# Rotating magnetic field driven antiferromagnetic domain wall motion:   Role of Dzyaloshinskii-Moriya interaction

**Authors:** W. H. Li, Z. Y. Chen, D. L. Wen, D. Y. Chen, Z. Fan, M. Zeng, X. B., Lu, X. S. Gao, and M. H. Qin

arXiv: 1904.00870 · 2020-01-22

## TL;DR

This study investigates how rotating magnetic fields influence antiferromagnetic domain wall motion, revealing the roles of frequency, initial phase, and Dzyaloshinskii-Moriya interaction in controlling DW dynamics for spintronics.

## Contribution

It demonstrates that rotating magnetic fields can drive DW motion without DMI at low frequencies and predicts unidirectional DW motion due to bulk DMI, advancing understanding of antiferromagnetic spintronics.

## Key findings

- Low frequency rotating fields drive steady DW motion.
- High frequency causes DW oscillation without propagation.
- Bulk DMI induces unidirectional DW motion.

## Abstract

In this work, we study the rotating magnetic field driven domain wall (DW) motion in antiferromagnetic nanowires, using the micromagnetic simulations of the classical Heisenberg spin model.
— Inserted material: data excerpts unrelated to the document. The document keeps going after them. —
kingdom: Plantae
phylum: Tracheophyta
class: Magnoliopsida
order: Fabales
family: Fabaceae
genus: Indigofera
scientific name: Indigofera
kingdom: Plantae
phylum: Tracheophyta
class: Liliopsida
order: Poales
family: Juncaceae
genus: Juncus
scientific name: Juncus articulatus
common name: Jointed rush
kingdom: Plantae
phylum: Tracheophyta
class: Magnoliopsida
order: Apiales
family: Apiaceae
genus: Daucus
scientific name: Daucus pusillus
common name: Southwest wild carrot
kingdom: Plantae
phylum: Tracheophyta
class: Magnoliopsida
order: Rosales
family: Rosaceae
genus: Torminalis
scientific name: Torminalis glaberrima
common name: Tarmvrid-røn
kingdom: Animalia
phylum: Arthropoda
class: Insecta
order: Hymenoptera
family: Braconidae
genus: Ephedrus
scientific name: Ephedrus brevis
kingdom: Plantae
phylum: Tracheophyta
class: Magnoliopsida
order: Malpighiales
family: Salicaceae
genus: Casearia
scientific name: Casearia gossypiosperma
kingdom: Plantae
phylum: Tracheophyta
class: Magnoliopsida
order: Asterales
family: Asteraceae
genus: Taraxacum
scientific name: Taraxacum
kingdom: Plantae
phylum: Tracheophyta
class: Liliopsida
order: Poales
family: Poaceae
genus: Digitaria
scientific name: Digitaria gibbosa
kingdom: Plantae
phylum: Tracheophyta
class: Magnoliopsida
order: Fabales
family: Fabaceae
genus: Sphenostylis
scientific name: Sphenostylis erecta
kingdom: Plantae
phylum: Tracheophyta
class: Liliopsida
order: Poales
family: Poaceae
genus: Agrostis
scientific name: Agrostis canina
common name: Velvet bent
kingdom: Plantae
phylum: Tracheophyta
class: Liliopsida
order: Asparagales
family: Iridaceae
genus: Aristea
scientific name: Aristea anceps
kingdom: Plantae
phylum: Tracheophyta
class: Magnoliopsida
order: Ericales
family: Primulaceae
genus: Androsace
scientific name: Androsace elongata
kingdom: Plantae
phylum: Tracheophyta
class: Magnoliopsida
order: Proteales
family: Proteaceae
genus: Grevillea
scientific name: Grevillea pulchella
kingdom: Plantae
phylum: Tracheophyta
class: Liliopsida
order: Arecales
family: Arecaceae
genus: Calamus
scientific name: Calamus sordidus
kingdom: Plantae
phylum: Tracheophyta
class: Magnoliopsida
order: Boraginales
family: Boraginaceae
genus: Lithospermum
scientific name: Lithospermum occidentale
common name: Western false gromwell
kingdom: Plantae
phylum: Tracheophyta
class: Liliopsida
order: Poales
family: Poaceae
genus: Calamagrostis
We show that in low frequency region, the rotating field alone could efficiently drive the DW motion even in the absence of Dzyaloshinskii-Moriya interaction (DMI). In this case, the DW rotates synchronously with the magnetic field, and a stable precession torque is available and drives the DW motion with a steady velocity. In large frequency region, the DW only oscillates around its equilibrium position and cannot propagate. The dependences of the velocity and critical frequency differentiating the two motion modes on several parameters are investigated in details, and the direction of the DW motion can be controlled by modulating the initial phase of the field. Interestingly, a unidirectional DW motion is predicted attributing to the bulk DMI, and the nonzero velocity for high frequency is well explained. Thus, this work does provide useful information for further antiferromagnetic spintronics applications.